This will force you to remember the key words. Then you
should be able to put a name in each box, sketch each of the
clouds (as done above at right), and maybe even include a short
written description of each cloud.
Something that I often forget to mention in class - the
colors used on the clouds at right. Green is indicating
clouds that are warmer than freezing and made up of only water
droplets. Purple or violet indicates very cold high altitude
clouds composed of only ice crystals. The middle level
clouds shaded blue are colder than freezing and contain both
unfrozen water droplets and ice crystals. That's a little
surprising but turns out to be a very important part of
precipitation-producing (and lightning-producing) clouds.
We'll come back to this again next week.
We'll be looking at pictures of most of the 10 main cloud
types today. I'm hoping you'll go outside and have a look at
clouds when and if they're in the sky. But also a warning,
real world examples are often much complex than what we'll be
looking at here. You'll often find many different cloud
types mixed together.
Something else I may forget to mention in class.

Source material |
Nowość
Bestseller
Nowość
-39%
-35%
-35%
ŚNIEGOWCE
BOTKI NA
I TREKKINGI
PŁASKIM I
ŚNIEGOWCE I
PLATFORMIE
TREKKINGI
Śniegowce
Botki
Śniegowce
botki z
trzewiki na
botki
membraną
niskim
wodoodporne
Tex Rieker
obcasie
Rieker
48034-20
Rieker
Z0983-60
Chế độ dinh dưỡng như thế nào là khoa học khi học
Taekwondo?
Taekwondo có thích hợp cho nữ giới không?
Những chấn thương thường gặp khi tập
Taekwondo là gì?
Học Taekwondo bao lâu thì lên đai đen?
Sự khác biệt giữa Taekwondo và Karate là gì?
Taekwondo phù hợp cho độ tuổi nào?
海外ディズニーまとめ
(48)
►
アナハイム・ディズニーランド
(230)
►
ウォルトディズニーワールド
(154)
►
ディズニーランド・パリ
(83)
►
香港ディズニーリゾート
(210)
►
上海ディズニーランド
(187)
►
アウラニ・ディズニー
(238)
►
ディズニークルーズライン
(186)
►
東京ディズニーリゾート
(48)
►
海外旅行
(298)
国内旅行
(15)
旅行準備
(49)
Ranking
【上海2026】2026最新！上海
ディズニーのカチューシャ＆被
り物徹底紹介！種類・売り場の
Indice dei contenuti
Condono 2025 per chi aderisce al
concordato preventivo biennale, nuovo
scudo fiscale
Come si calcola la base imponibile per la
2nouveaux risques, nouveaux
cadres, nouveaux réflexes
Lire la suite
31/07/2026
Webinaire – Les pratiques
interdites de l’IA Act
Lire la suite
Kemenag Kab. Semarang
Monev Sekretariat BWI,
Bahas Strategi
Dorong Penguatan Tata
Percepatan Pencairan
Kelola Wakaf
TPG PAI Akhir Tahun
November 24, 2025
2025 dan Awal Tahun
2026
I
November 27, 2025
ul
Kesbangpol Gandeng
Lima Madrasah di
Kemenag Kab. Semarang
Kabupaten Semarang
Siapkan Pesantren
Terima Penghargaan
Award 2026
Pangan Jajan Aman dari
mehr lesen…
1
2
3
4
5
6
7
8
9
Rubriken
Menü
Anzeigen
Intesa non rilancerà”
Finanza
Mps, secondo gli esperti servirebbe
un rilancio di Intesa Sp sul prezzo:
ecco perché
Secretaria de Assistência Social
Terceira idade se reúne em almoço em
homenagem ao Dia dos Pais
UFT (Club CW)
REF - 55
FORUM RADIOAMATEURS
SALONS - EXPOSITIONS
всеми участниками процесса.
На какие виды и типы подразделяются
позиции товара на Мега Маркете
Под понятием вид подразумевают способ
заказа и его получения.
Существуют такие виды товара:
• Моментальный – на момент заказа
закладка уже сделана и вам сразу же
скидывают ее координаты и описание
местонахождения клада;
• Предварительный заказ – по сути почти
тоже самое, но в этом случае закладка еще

Work order 1 | In the cloud notes, rewrite the paragraph beginning "Something that I often forget to mention in class" as a short list, keeping its main facts.
Work order 2 | Go on with the cloud notes from the point at which they stop.
The items are separate material and have nothing to do with the cloud notes.

Exercise answer 1 |
- Green: clouds warmer than freezing, made of water droplets only.
- Purple or violet: very cold, high-altitude clouds made of ice crystals only.
- Blue: middle-level clouds colder than freezing, containing both unfrozen water droplets and ice crystals. This is surprising but very important for clouds that produce precipitation and lightning, and it will come up again next week.

Exercise answer 2 |
If you get a particularly good photograph of a cloud or if you are
an artist and are able to draw some really nice cloud pictures,
I'd like to see them (and include them in the class notes).
So send them in.
High altitude clouds
High altitude clouds
are thin because the air at high altitudes is very
cold and cold air can't contain much moisture,
the raw material needed to make clouds (the saturation
mixing ratio for cold air is very small). These clouds are also often blown
around by fast high altitude winds.
Filamentary means "stringy" or "streaky". If you
imagine trying to paint a Ci
cloud you might dip a small pointed brush in white paint
brush it quickly and lightly across a blue colored
canvas. Here are some pretty good photographs of
cirrus clouds (they are all from a Wikipedia
article on Cirrus Clouds)
A
cirrostratus cloud is a thin uniform white layer cloud (not
purple as shown in the figure) covering part or all of the
sky. They're so thin you can sometimes see blue sky
through the cloud layer. Haloes are a pretty sure
indication that a cirrostratus cloud is overhead.
If you were painting Cs clouds you could dip a broad brush
in watered down white paint and then paint back and forth
across the canvas. Cirrostratus
clouds are so thin that you should be able to look
down at your feet and see your shadow.
Haloes and sundogs
Haloes are produced when white light (sunlight or moonlight)
enters a 6 sided ice crystal. The light is bent
(refraction). The amount of bending depends on the
color (wavelength) of the light. The white light is
split into colors (dispersion) just as when light passes
through a glass prism. Crystals like
this (called columns) tend to be randomly oriented in the
air. That is why a halo forms a complete ring around
the sun or moon. You don't usually see all the colors,
usually just a hint of red or orange on the inner edge of
the halo.
This is a flatter ice crystal and is called a plate.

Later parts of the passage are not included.